** Data listing follows **
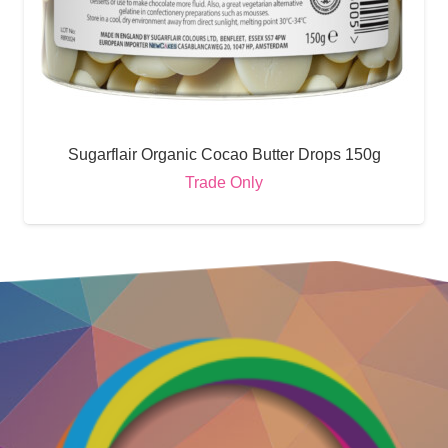
Sugarflair Organic Cocao Butter Drops 150g
Trade Only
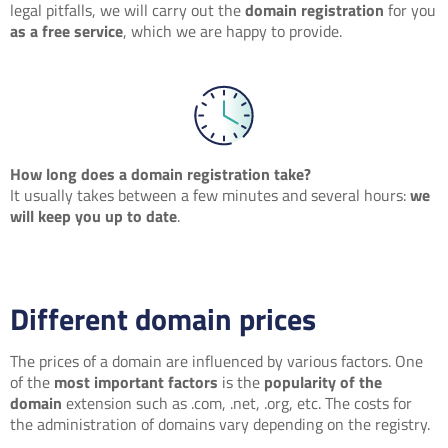
legal pitfalls, we will carry out the
domain registration
for you
as a free service
, which we are happy to provide.
How long does a domain registration take?
It usually takes between a few minutes and several hours:
we
will keep you up to date
.
Different domain prices
The prices of a domain are influenced by various factors. One
of the
most important factors
is the
popularity of the
domain
extension such as .com, .net, .org, etc. The costs for
the administration of domains vary depending on the registry.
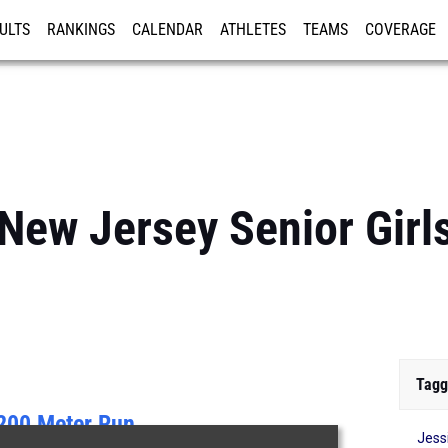
ULTS
RANKINGS
CALENDAR
ATHLETES
TEAMS
COVERAGE
ISTRATION
MORE
New Jersey Senior Girls
Tagg
200 Meter Run
Jess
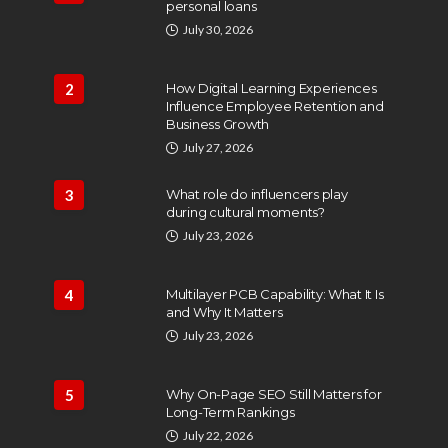
personal loans
July 30, 2026
2
How Digital Learning Experiences
Influence Employee Retention and
Business Growth
July 27, 2026
3
What role do influencers play
during cultural moments?
July 23, 2026
4
Multilayer PCB Capability: What It Is
and Why It Matters
July 23, 2026
5
Why On-Page SEO Still Matters for
Long-Term Rankings
July 22, 2026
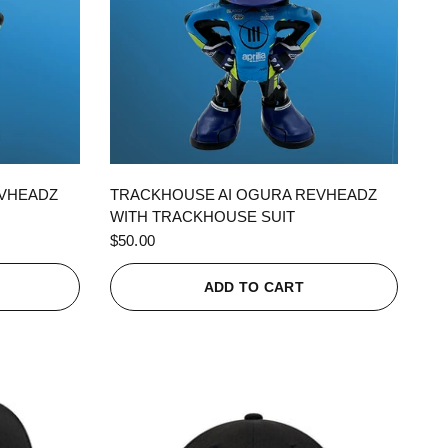
QUICK VIEW
EVHEADZ
TRACKHOUSE AI OGURA REVHEADZ
WITH TRACKHOUSE SUIT
$50.00
ADD TO CART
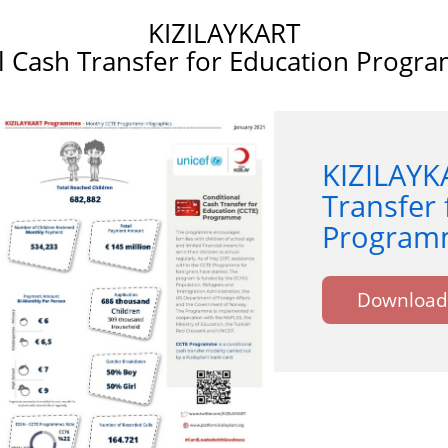
KIZILAYKART
l Cash Transfer for Education Progr
KIZILAYK
Transfer 
Programm
Download 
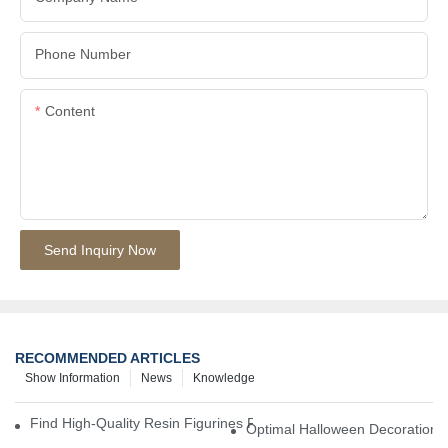
Phone Number
Content
Send Inquiry Now
RECOMMENDED ARTICLES
Show Information
News
Knowledge
Find High-Quality Resin Figurines For Sale From Reliable Manufa
Optimal Halloween Decorations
** End of Data listing **
What to produce
Please keep every line of the data the same when you reproduce it, and keep every picture out.

Result for this task
Sugarflair Organic Cocao Butter Drops 150g
Trade Only
legal pitfalls, we will carry out the
domain registration
for you
as a free service
, which we are happy to provide.
How long does a domain registration take?
It usually takes between a few minutes and several hours:
we
will keep you up to date
.
Different domain prices
The prices of a domain are influenced by various factors. One
of the
most important factors
is the
popularity of the
domain
extension such as .com, .net, .org, etc. The costs for
the administration of domains vary depending on the registry.
ULTS
RANKINGS
CALENDAR
ATHLETES
TEAMS
COVERAGE
ISTRATION
MORE
New Jersey Senior Girls
Tagg
200 Meter Run
Jess
personal loans
July 30, 2026
2
How Digital Learning Experiences
Influence Employee Retention and
Business Growth
July 27, 2026
3
What role do influencers play
during cultural moments?
July 23, 2026
4
Multilayer PCB Capability: What It Is
and Why It Matters
July 23, 2026
5
Why On-Page SEO Still Matters for
Long-Term Rankings
July 22, 2026
QUICK VIEW
EVHEADZ
TRACKHOUSE AI OGURA REVHEADZ
WITH TRACKHOUSE SUIT
$50.00
ADD TO CART
KIZILAYKART
l Cash Transfer for Education Progr
KIZILAYK
Transfer 
Programm
Download 
Phone Number
Content
Send Inquiry Now
RECOMMENDED ARTICLES
Show Information
News
Knowledge
Find High-Quality Resin Figurines For Sale From Reliable Manufa
Optimal Halloween Decorations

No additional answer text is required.